### Records provided
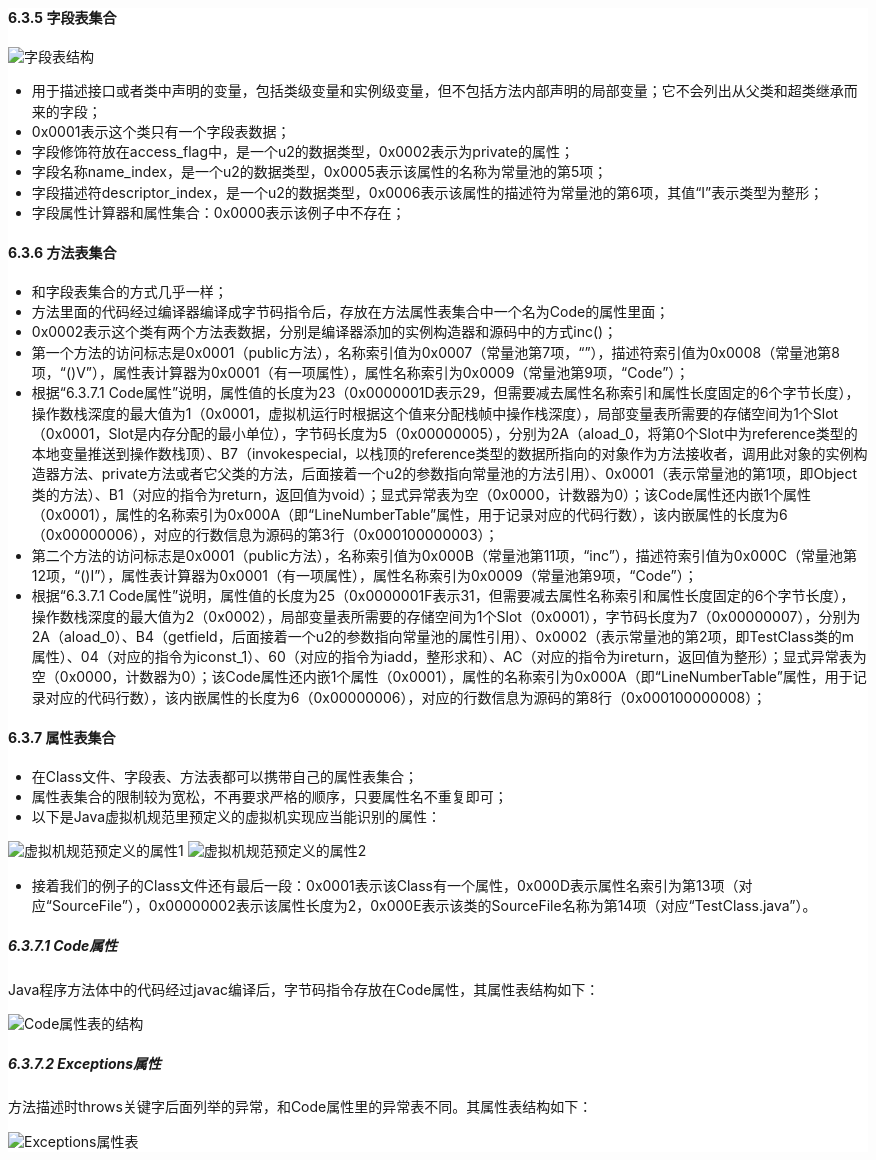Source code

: #### 6.3.5 字段表集合
![字段表结构](http://oi46mo3on.bkt.clouddn.com/10_deep_in_jvm/class_file_fields.png)

- 用于描述接口或者类中声明的变量，包括类级变量和实例级变量，但不包括方法内部声明的局部变量；它不会列出从父类和超类继承而来的字段；
- 0x0001表示这个类只有一个字段表数据；
- 字段修饰符放在access_flag中，是一个u2的数据类型，0x0002表示为private的属性；
- 字段名称name_index，是一个u2的数据类型，0x0005表示该属性的名称为常量池的第5项；
- 字段描述符descriptor_index，是一个u2的数据类型，0x0006表示该属性的描述符为常量池的第6项，其值“I”表示类型为整形；
- 字段属性计算器和属性集合：0x0000表示该例子中不存在；

#### 6.3.6 方法表集合
- 和字段表集合的方式几乎一样；
- 方法里面的代码经过编译器编译成字节码指令后，存放在方法属性表集合中一个名为Code的属性里面；
- 0x0002表示这个类有两个方法表数据，分别是编译器添加的实例构造器<init>和源码中的方式inc()；
- 第一个方法的访问标志是0x0001（public方法），名称索引值为0x0007（常量池第7项，“<init>”），描述符索引值为0x0008（常量池第8项，“()V”），属性表计算器为0x0001（有一项属性），属性名称索引为0x0009（常量池第9项，“Code”）；
- 根据“6.3.7.1 Code属性”说明，属性值的长度为23（0x0000001D表示29，但需要减去属性名称索引和属性长度固定的6个字节长度），操作数栈深度的最大值为1（0x0001，虚拟机运行时根据这个值来分配栈帧中操作栈深度），局部变量表所需要的存储空间为1个Slot（0x0001，Slot是内存分配的最小单位），字节码长度为5（0x00000005），分别为2A（aload_0，将第0个Slot中为reference类型的本地变量推送到操作数栈顶）、B7（invokespecial，以栈顶的reference类型的数据所指向的对象作为方法接收者，调用此对象的实例构造器方法、private方法或者它父类的方法，后面接着一个u2的参数指向常量池的方法引用）、0x0001（表示常量池的第1项，即Object类的<init>方法）、B1（对应的指令为return，返回值为void）；显式异常表为空（0x0000，计数器为0）；该Code属性还内嵌1个属性（0x0001），属性的名称索引为0x000A（即“LineNumberTable”属性，用于记录对应的代码行数），该内嵌属性的长度为6（0x00000006），对应的行数信息为源码的第3行（0x000100000003）；
- 第二个方法的访问标志是0x0001（public方法），名称索引值为0x000B（常量池第11项，“inc”），描述符索引值为0x000C（常量池第12项，“()I”），属性表计算器为0x0001（有一项属性），属性名称索引为0x0009（常量池第9项，“Code”）；
- 根据“6.3.7.1 Code属性”说明，属性值的长度为25（0x0000001F表示31，但需要减去属性名称索引和属性长度固定的6个字节长度），操作数栈深度的最大值为2（0x0002），局部变量表所需要的存储空间为1个Slot（0x0001），字节码长度为7（0x00000007），分别为2A（aload_0）、B4（getfield，后面接着一个u2的参数指向常量池的属性引用）、0x0002（表示常量池的第2项，即TestClass类的m属性）、04（对应的指令为iconst_1）、60（对应的指令为iadd，整形求和）、AC（对应的指令为ireturn，返回值为整形）；显式异常表为空（0x0000，计数器为0）；该Code属性还内嵌1个属性（0x0001），属性的名称索引为0x000A（即“LineNumberTable”属性，用于记录对应的代码行数），该内嵌属性的长度为6（0x00000006），对应的行数信息为源码的第8行（0x000100000008）；


#### 6.3.7 属性表集合
- 在Class文件、字段表、方法表都可以携带自己的属性表集合；
- 属性表集合的限制较为宽松，不再要求严格的顺序，只要属性名不重复即可；
- 以下是Java虚拟机规范里预定义的虚拟机实现应当能识别的属性：

![虚拟机规范预定义的属性1](http://oi46mo3on.bkt.clouddn.com/10_deep_in_jvm/class_file_attrs1.png)
![虚拟机规范预定义的属性2](http://oi46mo3on.bkt.clouddn.com/10_deep_in_jvm/class_file_attrs2.png)

- 接着我们的例子的Class文件还有最后一段：0x0001表示该Class有一个属性，0x000D表示属性名索引为第13项（对应“SourceFile”），0x00000002表示该属性长度为2，0x000E表示该类的SourceFile名称为第14项（对应“TestClass.java”）。

##### 6.3.7.1 Code属性
Java程序方法体中的代码经过javac编译后，字节码指令存放在Code属性，其属性表结构如下：

![Code属性表的结构](http://oi46mo3on.bkt.clouddn.com/10_deep_in_jvm/class_file_attrs_code.png)

##### 6.3.7.2 Exceptions属性
方法描述时throws关键字后面列举的异常，和Code属性里的异常表不同。其属性表结构如下：

![Exceptions属性表](http://oi46mo3on.bkt.clouddn.com/10_deep_in_jvm/class_file_attrs_exception.png)
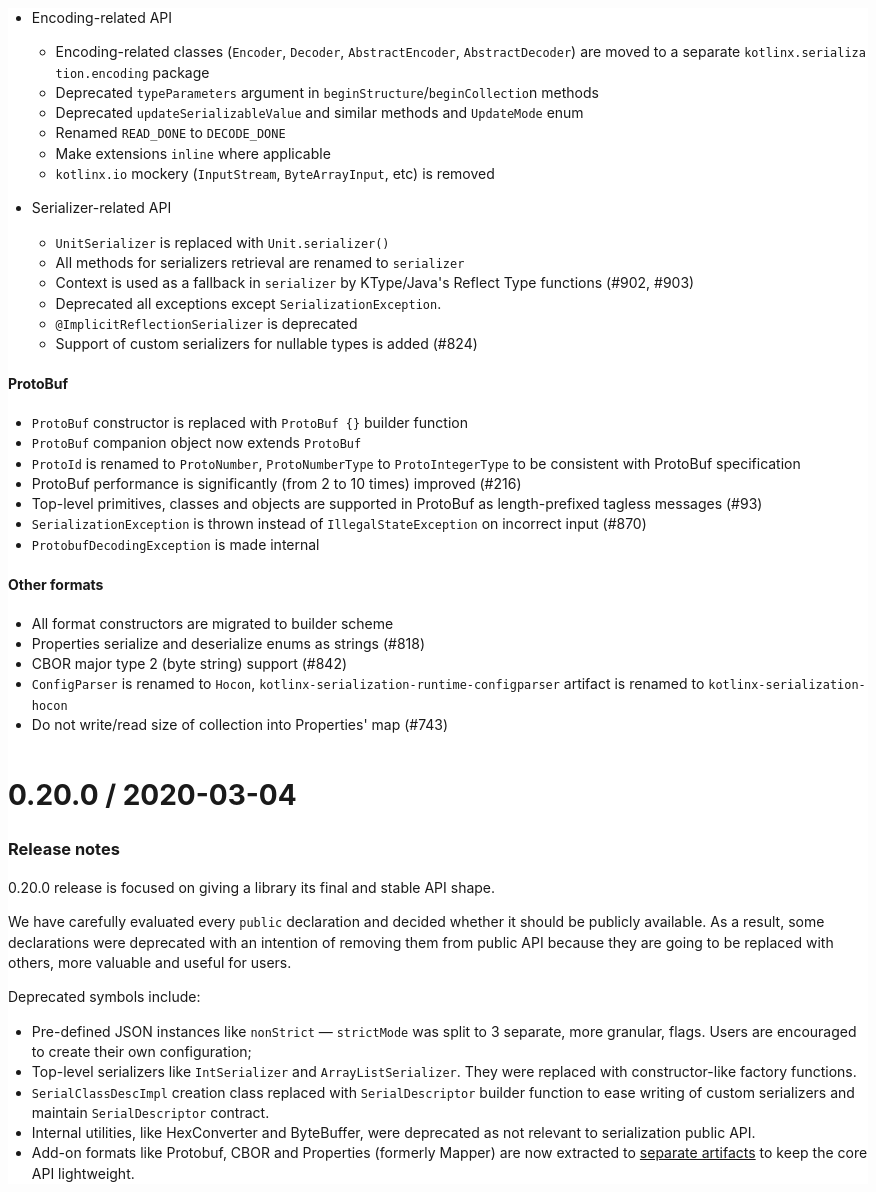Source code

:* Encoding-related API
    * Encoding-related classes (`Encoder`, `Decoder`, `AbstractEncoder`, `AbstractDecoder`) are moved to a separate `kotlinx.serialization.encoding` package
    * Deprecated `typeParameters` argument in `beginStructure`/`beginCollectio`n methods
    * Deprecated `updateSerializableValue` and similar methods and `UpdateMode` enum
    * Renamed `READ_DONE` to `DECODE_DONE` 
    * Make extensions `inline` where applicable
    * `kotlinx.io` mockery (`InputStream`, `ByteArrayInput`, etc) is removed
   
* Serializer-related API
    * `UnitSerializer` is replaced with `Unit.serializer()`
    * All methods for serializers retrieval are renamed to `serializer`
    * Context is used as a fallback in `serializer` by KType/Java's Reflect Type functions (#902, #903)
    * Deprecated all exceptions except `SerializationException`.
    * `@ImplicitReflectionSerializer` is deprecated
    * Support of custom serializers for nullable types is added (#824)

#### ProtoBuf
    
* `ProtoBuf` constructor is replaced with `ProtoBuf {}` builder function
* `ProtoBuf` companion object now extends `ProtoBuf`
* `ProtoId` is renamed to `ProtoNumber`, `ProtoNumberType` to `ProtoIntegerType` to be consistent with ProtoBuf specification
* ProtoBuf performance is significantly (from 2 to 10 times) improved (#216)
* Top-level primitives, classes and objects are supported in ProtoBuf as length-prefixed tagless messages (#93)
* `SerializationException` is thrown instead of `IllegalStateException` on incorrect input (#870)
* `ProtobufDecodingException` is made internal

#### Other formats
   * All format constructors are migrated to builder scheme
   * Properties serialize and deserialize enums as strings (#818)
   * CBOR major type 2 (byte string) support (#842) 
   * `ConfigParser` is renamed to `Hocon`, `kotlinx-serialization-runtime-configparser` artifact is renamed to `kotlinx-serialization-hocon`
   * Do not write/read size of collection into Properties' map (#743)

0.20.0 / 2020-03-04
==================

### Release notes

0.20.0 release is focused on giving a library its final and stable API shape. 

We have carefully evaluated every `public` declaration and
decided whether it should be publicly available. As a result, some declarations were deprecated with an intention of removing
them from public API because they are going to be replaced with others, more valuable and useful for users. 

Deprecated symbols include: 
 - Pre-defined JSON instances like `nonStrict` — `strictMode` was split to 3 separate, more granular, flags.
Users are encouraged to create their own configuration; 
 - Top-level serializers like `IntSerializer` and `ArrayListSerializer`.
They were replaced with constructor-like factory functions.
 - `SerialClassDescImpl` creation class replaced with `SerialDescriptor` 
builder function to ease writing of custom serializers and maintain `SerialDescriptor` contract.
 - Internal utilities, like HexConverter and ByteBuffer, were deprecated as not relevant to serialization public API.
 - Add-on formats like Protobuf, CBOR and Properties (formerly Mapper)
are now extracted to [separate artifacts](formats/README.md#protobuf) to keep the core API lightweight.
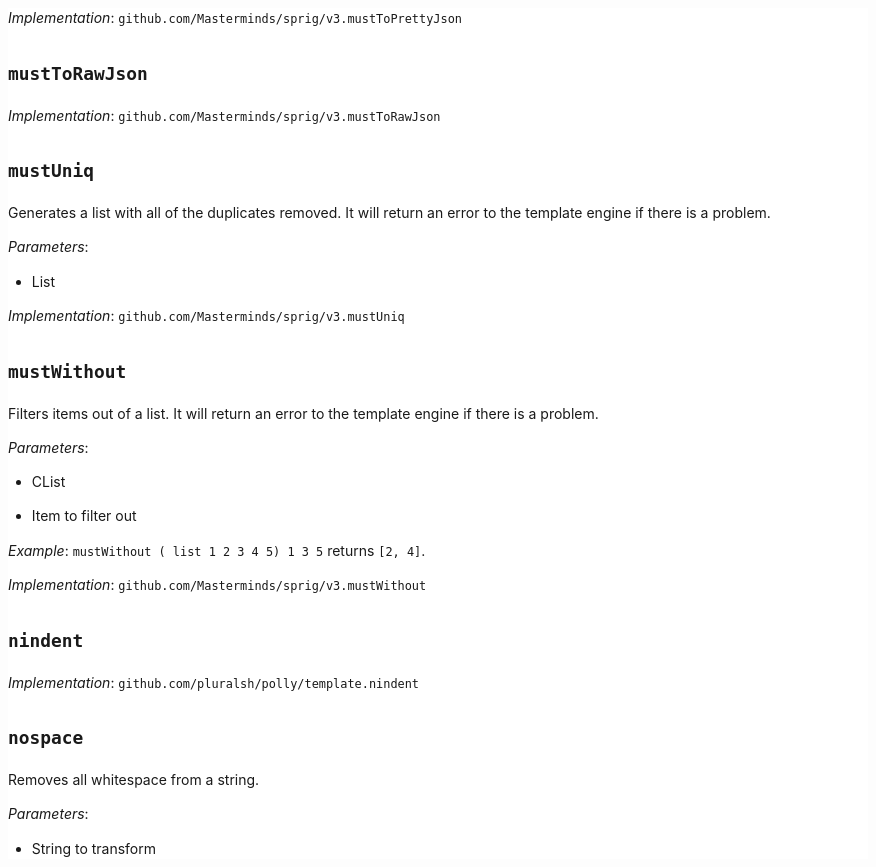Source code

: 
_Implementation_: `github.com/Masterminds/sprig/v3.mustToPrettyJson`

##  `mustToRawJson`







_Implementation_: `github.com/Masterminds/sprig/v3.mustToRawJson`

##  `mustUniq`
Generates a list with all of the duplicates removed. It will return an error to the template engine if there is a problem.


_Parameters_:

- List






_Implementation_: `github.com/Masterminds/sprig/v3.mustUniq`

##  `mustWithout`
Filters items out of a list. It will return an error to the template engine if there is a problem.


_Parameters_:

- CList

- Item to filter out




_Example_: `mustWithout ( list 1 2 3 4 5) 1 3 5` returns `[2, 4]`.



_Implementation_: `github.com/Masterminds/sprig/v3.mustWithout`

##  `nindent`







_Implementation_: `github.com/pluralsh/polly/template.nindent`

##  `nospace`
Removes all whitespace from a string.


_Parameters_:

- String to transform
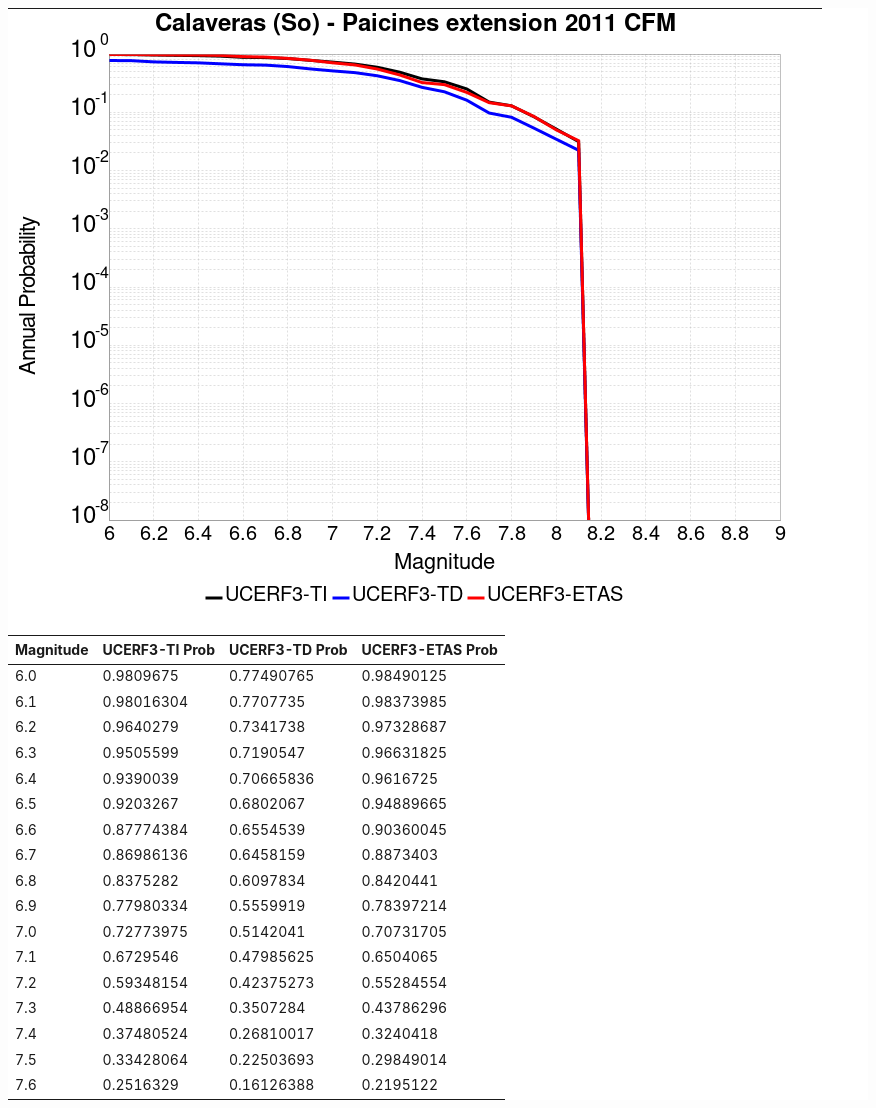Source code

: | ![MPD](Calaveras_So_Paicines_extension_2011_CFM.png) |
|-----|

| Magnitude | UCERF3-TI Prob | UCERF3-TD Prob | UCERF3-ETAS Prob |
|-----|-----|-----|-----|
| 6.0 | 0.9809675 | 0.77490765 | 0.98490125 |
| 6.1 | 0.98016304 | 0.7707735 | 0.98373985 |
| 6.2 | 0.9640279 | 0.7341738 | 0.97328687 |
| 6.3 | 0.9505599 | 0.7190547 | 0.96631825 |
| 6.4 | 0.9390039 | 0.70665836 | 0.9616725 |
| 6.5 | 0.9203267 | 0.6802067 | 0.94889665 |
| 6.6 | 0.87774384 | 0.6554539 | 0.90360045 |
| 6.7 | 0.86986136 | 0.6458159 | 0.8873403 |
| 6.8 | 0.8375282 | 0.6097834 | 0.8420441 |
| 6.9 | 0.77980334 | 0.5559919 | 0.78397214 |
| 7.0 | 0.72773975 | 0.5142041 | 0.70731705 |
| 7.1 | 0.6729546 | 0.47985625 | 0.6504065 |
| 7.2 | 0.59348154 | 0.42375273 | 0.55284554 |
| 7.3 | 0.48866954 | 0.3507284 | 0.43786296 |
| 7.4 | 0.37480524 | 0.26810017 | 0.3240418 |
| 7.5 | 0.33428064 | 0.22503693 | 0.29849014 |
| 7.6 | 0.2516329 | 0.16126388 | 0.2195122 |
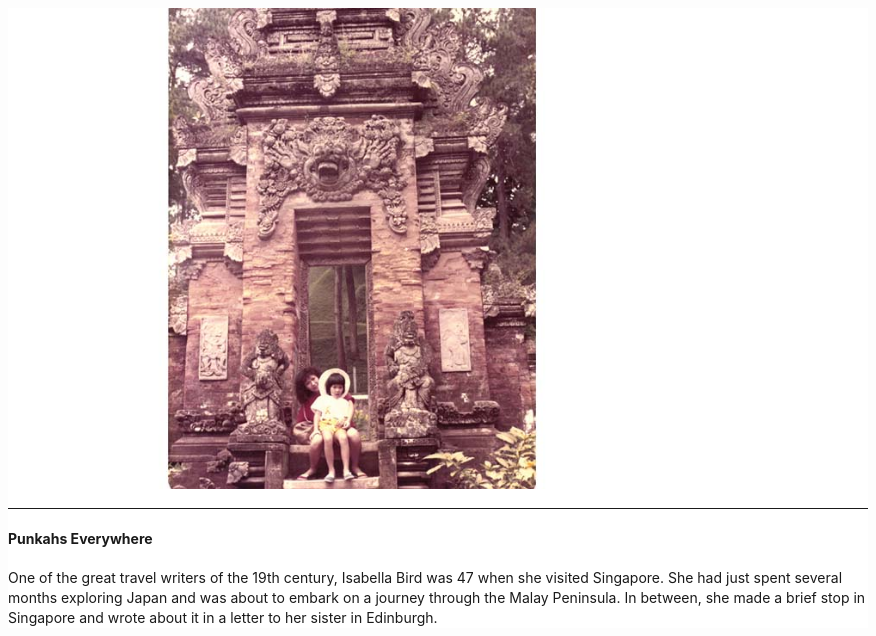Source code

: <img src="/images/vol-10-issue-3/backyard/temple_trotting.jpg" style="width:80%;">
<hr>

#### <a style="text-decoration: none; font-weight: bold;" href="/vol-10/issue-3/oct-dec-2014/isabella-bird-travel-singapore/">**Punkahs Everywhere**</a>

One of the great travel writers of the 19th century, Isabella Bird was 47 when she visited Singapore. She had just spent several months exploring Japan and was about to embark on a journey through the Malay Peninsula. In between, she made a brief stop in Singapore and wrote about it in a letter to her sister in Edinburgh.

### Exercise description
Format the lines as a JSON list of strings, one string per line with blank lines left out, starting at the first line and ending at the line containing "- 字段属性计算器和属性集合：0x0000表示该例子中不存在；", and leave the pictures out of the answer.

### Response
[
  "Source code",
  ": #### 6.3.5 字段表集合",
  "![字段表结构](http://oi46mo3on.bkt.clouddn.com/10_deep_in_jvm/class_file_fields.png)",
  "- 用于描述接口或者类中声明的变量，包括类级变量和实例级变量，但不包括方法内部声明的局部变量；它不会列出从父类和超类继承而来的字段；",
  "- 0x0001表示这个类只有一个字段表数据；",
  "- 字段修饰符放在access_flag中，是一个u2的数据类型，0x0002表示为private的属性；",
  "- 字段名称name_index，是一个u2的数据类型，0x0005表示该属性的名称为常量池的第5项；",
  "- 字段描述符descriptor_index，是一个u2的数据类型，0x0006表示该属性的描述符为常量池的第6项，其值“I”表示类型为整形；",
  "- 字段属性计算器和属性集合：0x0000表示该例子中不存在；"
]